Synthetic Data Generation

dropna() Function

Remove images with no detected objects to maintain dataset quality and training effectiveness.

Overview

The dropna() function removes images that have no detected objects from your dataset. This is essential for maintaining dataset quality and ensuring all images contribute meaningful training data for your models.

Key Benefits

Remove Empty Images

Clean up dataset automatically

Improve Quality

Ensure all images have labels

Optimize Training

Better model performance

Function Signature

python

def dropna(self) -> None:

What It Does

Automatic Cleanup Process

The dropna() function automatically:

• Identifies images with no detected objects
• Removes both image files and corresponding label files
• Updates the dataset structure
• Maintains file organization
• Provides feedback on removed files

text

# Before dropna()
# dataset/
# ├── images/
# │   ├── image001.jpg  # Has objects
# │   ├── image002.jpg  # No objects (empty)
# │   ├── image003.jpg  # Has objects
# │   └── image004.jpg  # No objects (empty)
# └── labels/
#     ├── image001.txt  # Contains labels
#     ├── image002.txt  # Empty file
#     ├── image003.txt  # Contains labels
#     └── image004.txt  # Empty file

detection_dataset.dropna()

# After dropna()
# dataset/
# ├── images/
# │   ├── image001.jpg  # Kept (has objects)
# │   └── image003.jpg  # Kept (has objects)
# └── labels/
#     ├── image001.txt  # Kept (has labels)
#     └── image003.txt  # Kept (has labels)

Basic Examples

Simple Cleanup

python

from cvpal.generate import DetectionDataset

# Initialize and generate dataset
detection_dataset = DetectionDataset()
detection_dataset.generate(
    prompt="a cat sitting on a chair",
    num_images=10,
    labels=["cat", "chair"],
    output_type="yolo"
)

# Check for empty images first
empty_images = detection_dataset.isnull()
print(f"Found {len(empty_images)} empty images")

# Remove empty images
detection_dataset.dropna()

# Verify cleanup
remaining_empty = detection_dataset.isnull()
print(f"Remaining empty images: {len(remaining_empty)}")

Quality Control Workflow

python

# Complete quality control workflow
def clean_dataset(detection_dataset):
    # 1. Check current state
    empty_images = detection_dataset.isnull()
    total_images = len(detection_dataset.images)  # Assuming this property exists
    
    print(f"Dataset status:")
    print(f"  Total images: {total_images}")
    print(f"  Empty images: {len(empty_images)}")
    
    if len(empty_images) == 0:
        print("✅ Dataset is already clean!")
        return
    
    # 2. Calculate quality percentage
    quality_percentage = ((total_images - len(empty_images)) / total_images) * 100
    print(f"  Quality: {quality_percentage:.1f}%")
    
    # 3. Clean dataset
    print("Cleaning dataset...")
    detection_dataset.dropna()
    
    # 4. Verify results
    final_empty = detection_dataset.isnull()
    final_total = len(detection_dataset.images)
    final_quality = ((final_total - len(final_empty)) / final_total) * 100
    
    print(f"After cleanup:")
    print(f"  Total images: {final_total}")
    print(f"  Empty images: {len(final_empty)}")
== == ==
> _TASK OBJECTIVE_:
Reproduce the passage of the dropna() documentation between "# Check for" and "remaining_empty = detection_dataset.isnull()", inclusive. The records were taken from a different source than the dropna() documentation.

> _SUPPLIED DATA_:
== == ==
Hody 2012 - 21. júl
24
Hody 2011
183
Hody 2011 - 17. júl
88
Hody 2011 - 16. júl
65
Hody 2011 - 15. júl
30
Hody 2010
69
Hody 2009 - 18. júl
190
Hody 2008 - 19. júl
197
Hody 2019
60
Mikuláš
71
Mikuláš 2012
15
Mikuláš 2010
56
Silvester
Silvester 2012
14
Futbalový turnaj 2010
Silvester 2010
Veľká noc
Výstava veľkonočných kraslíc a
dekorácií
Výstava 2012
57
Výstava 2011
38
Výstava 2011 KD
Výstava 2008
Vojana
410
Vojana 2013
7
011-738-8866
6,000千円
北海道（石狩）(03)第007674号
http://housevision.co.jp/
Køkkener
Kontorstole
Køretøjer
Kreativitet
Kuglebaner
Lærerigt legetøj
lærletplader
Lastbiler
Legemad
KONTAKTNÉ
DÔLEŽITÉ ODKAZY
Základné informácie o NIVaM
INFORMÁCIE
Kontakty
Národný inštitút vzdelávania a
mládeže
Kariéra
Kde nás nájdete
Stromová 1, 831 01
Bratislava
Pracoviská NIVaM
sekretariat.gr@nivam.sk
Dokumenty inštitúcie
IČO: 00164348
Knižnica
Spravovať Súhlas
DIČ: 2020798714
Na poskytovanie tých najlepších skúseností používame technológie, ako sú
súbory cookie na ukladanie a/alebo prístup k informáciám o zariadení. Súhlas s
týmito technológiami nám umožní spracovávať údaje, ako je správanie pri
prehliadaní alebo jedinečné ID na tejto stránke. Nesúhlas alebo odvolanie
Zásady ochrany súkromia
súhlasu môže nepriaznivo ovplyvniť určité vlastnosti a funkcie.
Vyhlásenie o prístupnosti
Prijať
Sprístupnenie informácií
== == ==
> _REPLY_:
# Check for empty images first
empty_images = detection_dataset.isnull()
print(f"Found {len(empty_images)} empty images")

# Remove empty images
detection_dataset.dropna()

# Verify cleanup
remaining_empty = detection_dataset.isnull()